By October, Ms. Jones was elated to report that Ricky had moved an entire level—or three months of reading growth—in one month. The assistant superintendent visited Ms. Jones with me on many of my ARC coaching days. Though I was there as the ARC literacy expert, she was the true systems expert. On every visit, she found another part of the system to tweak—from Ricky’s class schedule to how IEPs were written to ensuring Ms. Jones had coverage to attend the eighth grade PLC. In December, Ricky proudly read the four of us Fox on Wheels, an early second-grade-level text. Not a dry eye in the room. By March he’d made almost two years of reading growth in less than a year. 

In May, Ms. Jones was waiting for me as I entered the building with this story. “Monday, Ricky had a science test. Usually, I’m there to read him the test and help him take it. But I was late getting back from the dentist and he had to take it alone. Well, yesterday he came to me with his test. He got an A. All by himself. He said to me: ‘When I go to high school next year, do you think I could be in regular special ed? I hate being in Life Skills.’ And I told him: ‘Ricky, I already put in that paperwork. Because you should have never been in Life Skills in the first place.”   

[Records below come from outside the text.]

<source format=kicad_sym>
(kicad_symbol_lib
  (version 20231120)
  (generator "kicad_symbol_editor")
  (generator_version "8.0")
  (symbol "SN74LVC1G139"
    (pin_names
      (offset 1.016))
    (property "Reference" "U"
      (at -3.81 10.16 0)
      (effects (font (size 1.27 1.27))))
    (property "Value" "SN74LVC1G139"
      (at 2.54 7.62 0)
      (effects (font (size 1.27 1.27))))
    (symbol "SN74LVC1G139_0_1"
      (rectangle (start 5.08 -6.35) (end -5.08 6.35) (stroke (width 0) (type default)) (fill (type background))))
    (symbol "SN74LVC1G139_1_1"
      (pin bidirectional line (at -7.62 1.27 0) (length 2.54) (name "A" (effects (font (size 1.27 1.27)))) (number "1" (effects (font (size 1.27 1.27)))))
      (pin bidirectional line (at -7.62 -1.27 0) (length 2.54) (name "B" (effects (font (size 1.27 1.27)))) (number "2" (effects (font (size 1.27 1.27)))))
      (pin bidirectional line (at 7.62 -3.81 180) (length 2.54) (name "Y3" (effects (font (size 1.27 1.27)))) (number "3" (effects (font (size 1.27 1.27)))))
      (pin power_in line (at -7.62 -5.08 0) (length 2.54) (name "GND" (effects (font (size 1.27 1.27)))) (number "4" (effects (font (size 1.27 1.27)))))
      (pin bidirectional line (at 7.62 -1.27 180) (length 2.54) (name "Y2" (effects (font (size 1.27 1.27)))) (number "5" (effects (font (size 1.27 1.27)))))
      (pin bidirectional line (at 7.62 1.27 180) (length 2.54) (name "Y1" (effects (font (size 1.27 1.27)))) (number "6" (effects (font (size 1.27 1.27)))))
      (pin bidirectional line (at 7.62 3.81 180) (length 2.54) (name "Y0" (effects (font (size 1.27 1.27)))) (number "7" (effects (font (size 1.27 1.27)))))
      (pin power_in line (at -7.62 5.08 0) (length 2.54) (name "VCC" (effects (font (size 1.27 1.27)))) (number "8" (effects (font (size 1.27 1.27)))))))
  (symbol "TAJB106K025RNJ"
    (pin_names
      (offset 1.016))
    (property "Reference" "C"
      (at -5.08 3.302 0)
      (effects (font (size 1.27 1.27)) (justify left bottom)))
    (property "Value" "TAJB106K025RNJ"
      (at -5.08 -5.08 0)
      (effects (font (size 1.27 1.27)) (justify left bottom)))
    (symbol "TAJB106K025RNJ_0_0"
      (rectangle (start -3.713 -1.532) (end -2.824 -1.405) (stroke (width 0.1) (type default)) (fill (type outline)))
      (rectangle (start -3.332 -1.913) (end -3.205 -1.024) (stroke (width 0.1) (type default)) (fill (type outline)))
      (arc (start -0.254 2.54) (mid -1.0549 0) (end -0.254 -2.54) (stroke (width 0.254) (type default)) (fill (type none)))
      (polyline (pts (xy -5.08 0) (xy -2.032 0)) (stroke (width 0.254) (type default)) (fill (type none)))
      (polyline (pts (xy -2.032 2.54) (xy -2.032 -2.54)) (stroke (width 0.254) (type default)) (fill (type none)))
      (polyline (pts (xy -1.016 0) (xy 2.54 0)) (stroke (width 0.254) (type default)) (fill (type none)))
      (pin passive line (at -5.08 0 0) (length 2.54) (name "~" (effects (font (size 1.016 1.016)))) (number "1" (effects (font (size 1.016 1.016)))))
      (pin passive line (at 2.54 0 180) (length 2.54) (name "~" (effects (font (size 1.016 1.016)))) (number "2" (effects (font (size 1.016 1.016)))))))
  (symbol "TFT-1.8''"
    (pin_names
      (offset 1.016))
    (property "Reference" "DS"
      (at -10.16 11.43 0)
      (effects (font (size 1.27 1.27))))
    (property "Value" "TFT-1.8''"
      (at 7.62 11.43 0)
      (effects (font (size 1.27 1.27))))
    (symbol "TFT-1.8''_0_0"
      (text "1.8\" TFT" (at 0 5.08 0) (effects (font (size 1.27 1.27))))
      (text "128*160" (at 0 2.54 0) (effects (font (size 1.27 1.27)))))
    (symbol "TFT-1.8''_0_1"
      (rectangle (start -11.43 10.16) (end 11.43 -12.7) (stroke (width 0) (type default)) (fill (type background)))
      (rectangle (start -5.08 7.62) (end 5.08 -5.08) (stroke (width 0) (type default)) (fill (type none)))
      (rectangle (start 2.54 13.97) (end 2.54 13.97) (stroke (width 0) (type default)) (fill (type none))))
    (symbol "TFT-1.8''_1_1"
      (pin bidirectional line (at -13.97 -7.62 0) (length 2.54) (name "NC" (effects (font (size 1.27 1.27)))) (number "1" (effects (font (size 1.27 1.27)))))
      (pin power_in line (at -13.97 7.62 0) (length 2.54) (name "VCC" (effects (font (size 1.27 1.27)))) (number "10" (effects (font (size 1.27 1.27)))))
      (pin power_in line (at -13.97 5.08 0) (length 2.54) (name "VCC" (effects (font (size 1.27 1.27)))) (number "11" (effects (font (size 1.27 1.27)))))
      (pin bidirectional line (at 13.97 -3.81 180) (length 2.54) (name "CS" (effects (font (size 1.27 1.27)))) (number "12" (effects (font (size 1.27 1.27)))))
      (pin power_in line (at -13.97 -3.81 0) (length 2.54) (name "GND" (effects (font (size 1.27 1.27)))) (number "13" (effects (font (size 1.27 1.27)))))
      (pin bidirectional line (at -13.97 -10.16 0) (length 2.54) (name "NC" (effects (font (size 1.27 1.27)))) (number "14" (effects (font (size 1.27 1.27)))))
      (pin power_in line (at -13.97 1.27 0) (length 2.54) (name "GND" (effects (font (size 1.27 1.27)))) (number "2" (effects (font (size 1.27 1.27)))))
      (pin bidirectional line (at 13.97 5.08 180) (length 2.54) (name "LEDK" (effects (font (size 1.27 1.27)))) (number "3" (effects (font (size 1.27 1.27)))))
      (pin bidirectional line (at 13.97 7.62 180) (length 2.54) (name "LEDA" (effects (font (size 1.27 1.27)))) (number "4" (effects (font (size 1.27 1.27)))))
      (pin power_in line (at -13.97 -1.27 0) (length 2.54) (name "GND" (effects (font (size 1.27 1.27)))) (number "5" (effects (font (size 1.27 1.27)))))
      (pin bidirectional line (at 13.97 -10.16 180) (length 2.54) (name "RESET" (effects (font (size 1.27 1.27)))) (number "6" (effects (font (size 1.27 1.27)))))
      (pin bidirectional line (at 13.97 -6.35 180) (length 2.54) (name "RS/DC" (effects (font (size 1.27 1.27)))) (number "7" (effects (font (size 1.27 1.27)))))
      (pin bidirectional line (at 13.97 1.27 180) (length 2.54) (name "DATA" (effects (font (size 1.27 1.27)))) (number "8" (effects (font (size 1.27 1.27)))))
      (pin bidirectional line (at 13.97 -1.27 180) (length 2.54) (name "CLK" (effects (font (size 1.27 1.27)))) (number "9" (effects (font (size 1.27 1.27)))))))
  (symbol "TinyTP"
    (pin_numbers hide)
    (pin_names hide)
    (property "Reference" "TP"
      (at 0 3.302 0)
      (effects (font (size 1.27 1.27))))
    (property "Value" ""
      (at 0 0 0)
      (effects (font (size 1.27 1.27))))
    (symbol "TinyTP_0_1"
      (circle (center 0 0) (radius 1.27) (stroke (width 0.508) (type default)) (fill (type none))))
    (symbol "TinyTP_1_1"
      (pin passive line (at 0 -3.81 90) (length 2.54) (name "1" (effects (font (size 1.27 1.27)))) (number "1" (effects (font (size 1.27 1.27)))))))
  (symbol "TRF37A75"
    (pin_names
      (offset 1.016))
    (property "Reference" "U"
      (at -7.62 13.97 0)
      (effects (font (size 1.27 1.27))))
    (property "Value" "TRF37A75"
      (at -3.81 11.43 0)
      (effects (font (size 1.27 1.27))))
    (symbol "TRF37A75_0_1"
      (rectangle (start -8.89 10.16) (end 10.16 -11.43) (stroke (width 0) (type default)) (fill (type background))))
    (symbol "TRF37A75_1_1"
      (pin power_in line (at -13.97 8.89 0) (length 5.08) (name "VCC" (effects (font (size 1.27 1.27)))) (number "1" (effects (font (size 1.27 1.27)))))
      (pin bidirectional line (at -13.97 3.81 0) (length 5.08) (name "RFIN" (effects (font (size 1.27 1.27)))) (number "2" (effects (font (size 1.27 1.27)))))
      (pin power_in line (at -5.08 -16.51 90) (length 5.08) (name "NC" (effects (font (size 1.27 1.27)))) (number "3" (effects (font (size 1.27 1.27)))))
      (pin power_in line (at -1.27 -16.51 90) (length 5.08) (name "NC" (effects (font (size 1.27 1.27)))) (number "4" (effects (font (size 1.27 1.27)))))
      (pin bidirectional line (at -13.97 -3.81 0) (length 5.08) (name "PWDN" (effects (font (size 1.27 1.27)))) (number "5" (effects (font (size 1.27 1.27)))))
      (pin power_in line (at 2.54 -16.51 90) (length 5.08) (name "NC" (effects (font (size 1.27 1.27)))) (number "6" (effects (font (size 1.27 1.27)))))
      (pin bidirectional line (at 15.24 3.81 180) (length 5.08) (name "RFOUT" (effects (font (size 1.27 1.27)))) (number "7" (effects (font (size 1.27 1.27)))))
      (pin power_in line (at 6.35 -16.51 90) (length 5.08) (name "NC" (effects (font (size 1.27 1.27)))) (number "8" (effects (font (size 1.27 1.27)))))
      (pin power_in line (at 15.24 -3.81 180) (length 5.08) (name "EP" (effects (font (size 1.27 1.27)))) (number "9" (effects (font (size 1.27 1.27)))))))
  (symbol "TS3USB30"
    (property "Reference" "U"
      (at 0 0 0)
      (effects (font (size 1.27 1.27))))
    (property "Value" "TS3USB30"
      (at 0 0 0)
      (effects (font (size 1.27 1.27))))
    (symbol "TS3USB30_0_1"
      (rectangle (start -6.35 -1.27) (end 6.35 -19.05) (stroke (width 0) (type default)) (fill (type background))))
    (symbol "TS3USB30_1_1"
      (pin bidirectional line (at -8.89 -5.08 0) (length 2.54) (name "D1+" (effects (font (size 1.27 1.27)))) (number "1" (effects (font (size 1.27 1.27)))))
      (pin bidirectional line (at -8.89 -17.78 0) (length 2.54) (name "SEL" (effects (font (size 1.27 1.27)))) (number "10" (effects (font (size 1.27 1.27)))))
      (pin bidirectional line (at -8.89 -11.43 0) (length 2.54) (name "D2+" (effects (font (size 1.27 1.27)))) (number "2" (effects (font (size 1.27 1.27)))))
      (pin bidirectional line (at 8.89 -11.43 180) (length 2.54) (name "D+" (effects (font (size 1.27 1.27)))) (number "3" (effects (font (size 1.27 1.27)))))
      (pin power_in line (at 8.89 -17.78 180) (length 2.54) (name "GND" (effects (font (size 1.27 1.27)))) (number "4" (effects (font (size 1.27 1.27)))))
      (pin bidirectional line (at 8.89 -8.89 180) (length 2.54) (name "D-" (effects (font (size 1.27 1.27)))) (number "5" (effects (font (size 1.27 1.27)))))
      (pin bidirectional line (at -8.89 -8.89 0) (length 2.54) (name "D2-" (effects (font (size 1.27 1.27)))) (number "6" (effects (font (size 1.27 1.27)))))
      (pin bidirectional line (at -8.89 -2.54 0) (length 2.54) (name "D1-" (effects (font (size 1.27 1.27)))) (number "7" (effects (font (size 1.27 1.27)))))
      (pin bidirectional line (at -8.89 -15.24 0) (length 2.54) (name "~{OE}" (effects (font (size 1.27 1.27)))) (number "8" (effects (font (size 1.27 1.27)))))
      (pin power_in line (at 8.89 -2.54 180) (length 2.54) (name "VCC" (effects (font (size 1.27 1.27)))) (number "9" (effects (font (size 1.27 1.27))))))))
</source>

I don’t tell this story to brag about ARC or to either vilify or lionize Ms. Jones, but rather to show that any of us can fail in a system that teaches us to treat children as anything less than brilliant or that fails to give us the tools to nurture that brilliance. Any of us can be Ms. Jones—perpetrators of inequity in the wrong system, or heroes in the right one.   

As we return to schools this fall, I ask us: are we providing the humans we lead with the same old tools that left us with less than 50% of fourth graders in the U.S. reading on grade level? With 10-, 20-, or 30-point gaps in achievement by race? With students stuck in Life Skills tracks still not reading in eighth grade? Or are we insisting on a new normal—on systems and tools that drive every human to become a hero who transforms the educational outcome for every single student? I hope it is the second. Let’s stop asking teachers to be Batman, or waiting for the educational equivalent of a radioactive spider bite. Ricky and Ms. Jones are counting on it.